Perouse also visited Cavite, the second most important city in the colony, and recorded his observations as follows:

"Cavite, three leagues to the southwest of Manila, was formerly a very considerable place, but in the Philippines, as in Europe, the large towns in a great measure drain the little ones; at this time there remains no more than the commandant of the arsenal, a contador, two lieutenants of the port, the commandant of the place, 150 men in the garrison, and the officers attached to this corps.

"All the other inhabitants are mulattos or Indians employed at the arsenal...and with their families, which are very numerous, they form a population of about 4,000 souls, divided between the city and the suburb of Saint Roch (San Roque). There are only two parishes there, and three convents for men, each occupied by two ecclesiastics, although 30 might be conveniently accommodated. The Jesuits formerly possessed a very handsome house here, which the commercial company, lately established by the government, has taken it into its own hands. The whole place seems little else than a heap of ruins; the old stone houses are either abandoned or occupied by Indians who never repair them; and Cavite, the second town of the Philippines, the capital of a province of its own name, is at this time only a paltry village, where there remain no other Spaniards than those of the military establishment and of the administration..."

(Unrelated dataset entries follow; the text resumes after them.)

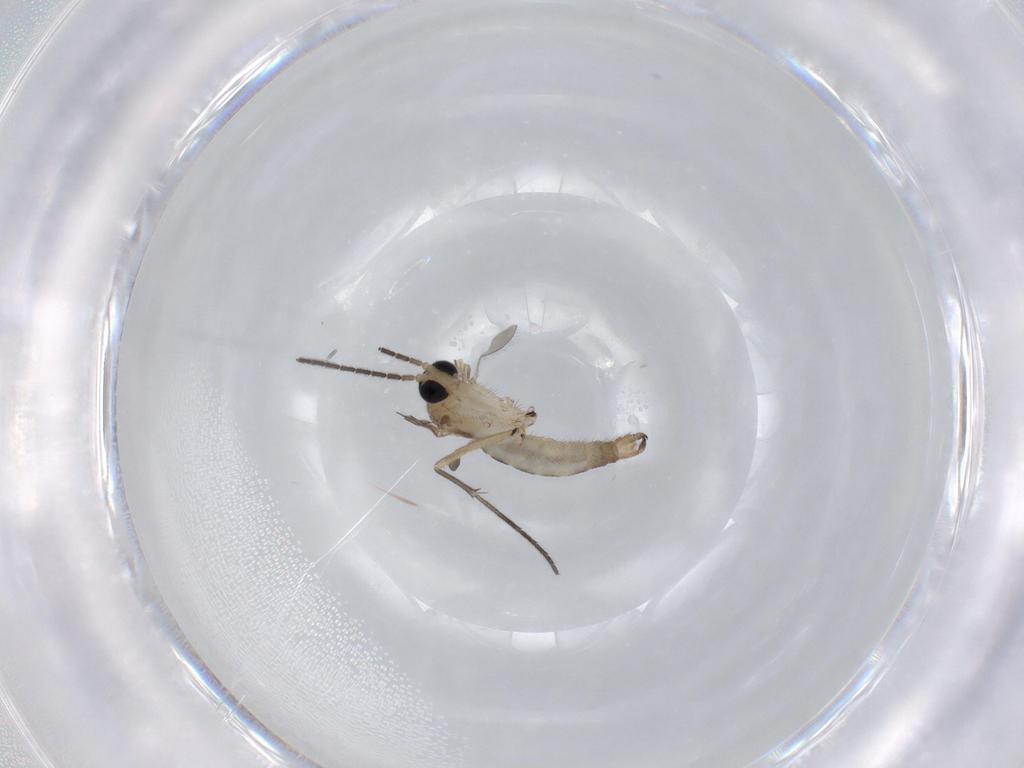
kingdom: Animalia
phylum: Arthropoda
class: Insecta
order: Diptera
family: Sciaridae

Based on these accounts, it is probable that the father of Tomas Manuel was the bookkeeper, or officer, of the commercial company mentioned by Perouse as family tradition tells us. Tomas Manuel himself was obviously employed as a bookkeeper as tradition also tells us.

Romance at the end of the rainbow...

The decision of the Rocos to move to the Philippines obviously was correct as borne out by later developments. Tomas Manuel later moved to Manila for studies, and at the age of nineteen had a romantic interlude with an unnamed girl who gave birth to his firstborn son, Jose Norvento. Obviously, as there was no wedding that followed, the romance did not receive parental approval.

Two years later, he would marry a very lovely sixteen year old girl, Maria Guadalupe de los Reyes of Santa Cruz, Manila, and together, they would have fifteen children. Thus ended the odyssey of the Rocos of the Kingdom of Two Sicilies, and began the history of the Rocos of the Pearl of the Orient Seas.